_Task details_
Your copy should begin at the line containing "exposure_s: 1/3550" and end at the last line of the records; transcribe those lines exactly and leave out every picture.

_Data provided_

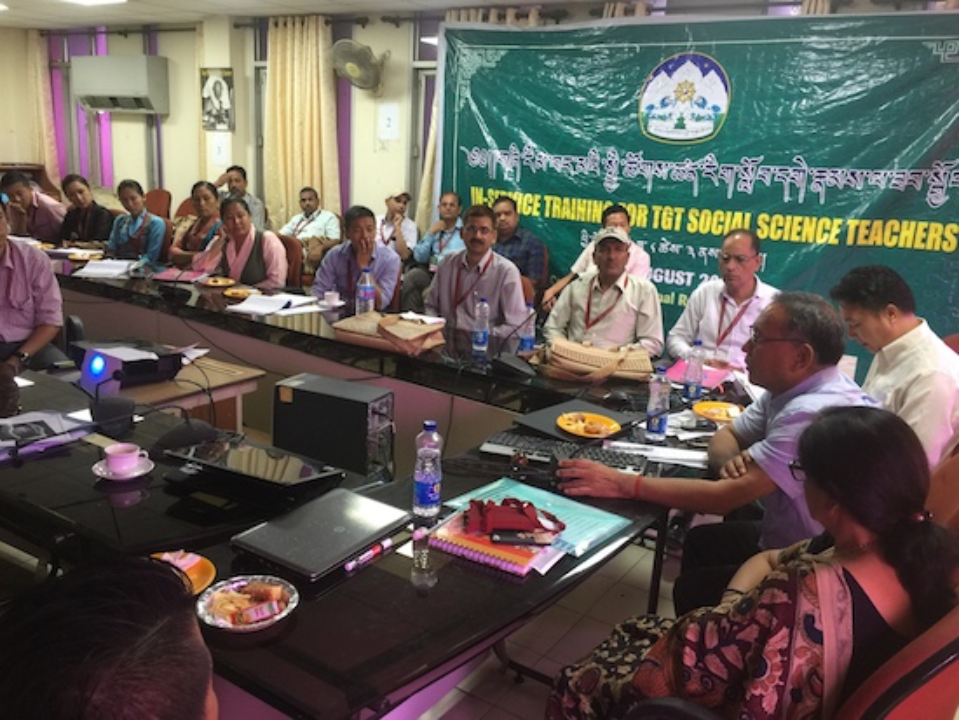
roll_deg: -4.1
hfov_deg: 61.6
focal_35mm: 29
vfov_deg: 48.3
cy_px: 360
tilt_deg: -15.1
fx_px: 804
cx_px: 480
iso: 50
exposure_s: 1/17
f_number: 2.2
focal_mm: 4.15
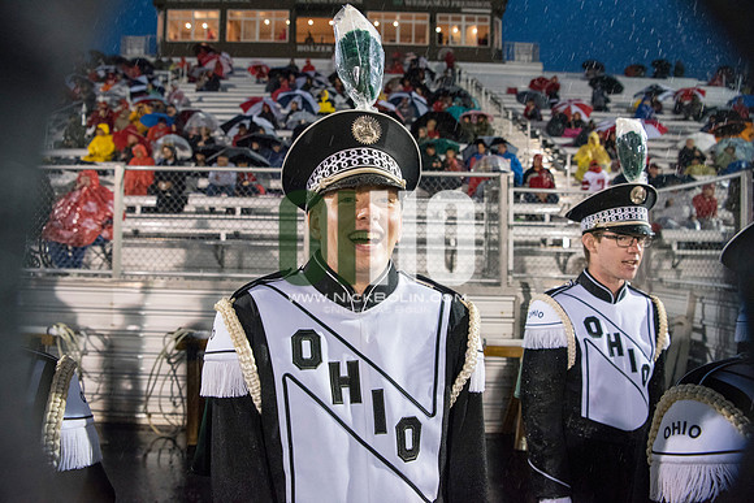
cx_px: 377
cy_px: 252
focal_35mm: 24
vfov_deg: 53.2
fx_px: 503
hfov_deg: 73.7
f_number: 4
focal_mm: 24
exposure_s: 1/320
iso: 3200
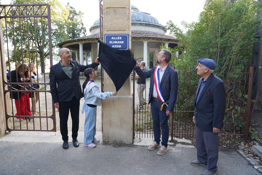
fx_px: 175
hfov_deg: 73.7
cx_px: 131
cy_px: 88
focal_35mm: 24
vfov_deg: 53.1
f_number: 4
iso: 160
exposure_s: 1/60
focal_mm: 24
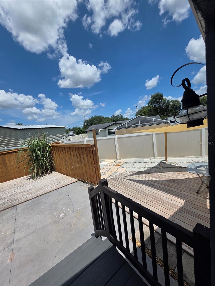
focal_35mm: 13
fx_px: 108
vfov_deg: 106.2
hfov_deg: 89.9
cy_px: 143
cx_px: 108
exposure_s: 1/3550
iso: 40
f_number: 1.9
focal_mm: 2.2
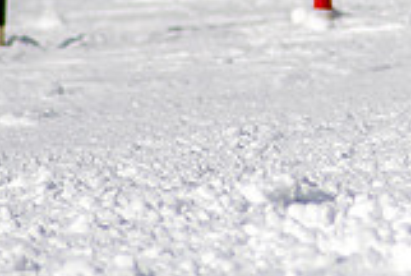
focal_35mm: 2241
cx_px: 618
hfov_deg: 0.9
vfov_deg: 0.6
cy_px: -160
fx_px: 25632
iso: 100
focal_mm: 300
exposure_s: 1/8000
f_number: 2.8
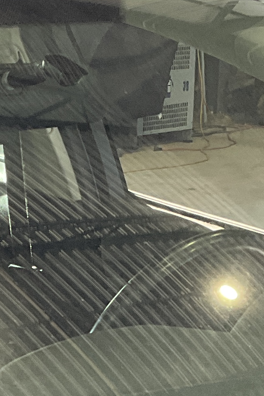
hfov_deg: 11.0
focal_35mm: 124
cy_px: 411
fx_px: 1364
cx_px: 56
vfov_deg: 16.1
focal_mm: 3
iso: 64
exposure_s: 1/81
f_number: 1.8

_Solved problem_
exposure_s: 1/3550
iso: 40
f_number: 1.9
focal_mm: 2.2
focal_35mm: 2241
cx_px: 618
hfov_deg: 0.9
vfov_deg: 0.6
cy_px: -160
fx_px: 25632
iso: 100
focal_mm: 300
exposure_s: 1/8000
f_number: 2.8
hfov_deg: 11.0
focal_35mm: 124
cy_px: 411
fx_px: 1364
cx_px: 56
vfov_deg: 16.1
focal_mm: 3
iso: 64
exposure_s: 1/81
f_number: 1.8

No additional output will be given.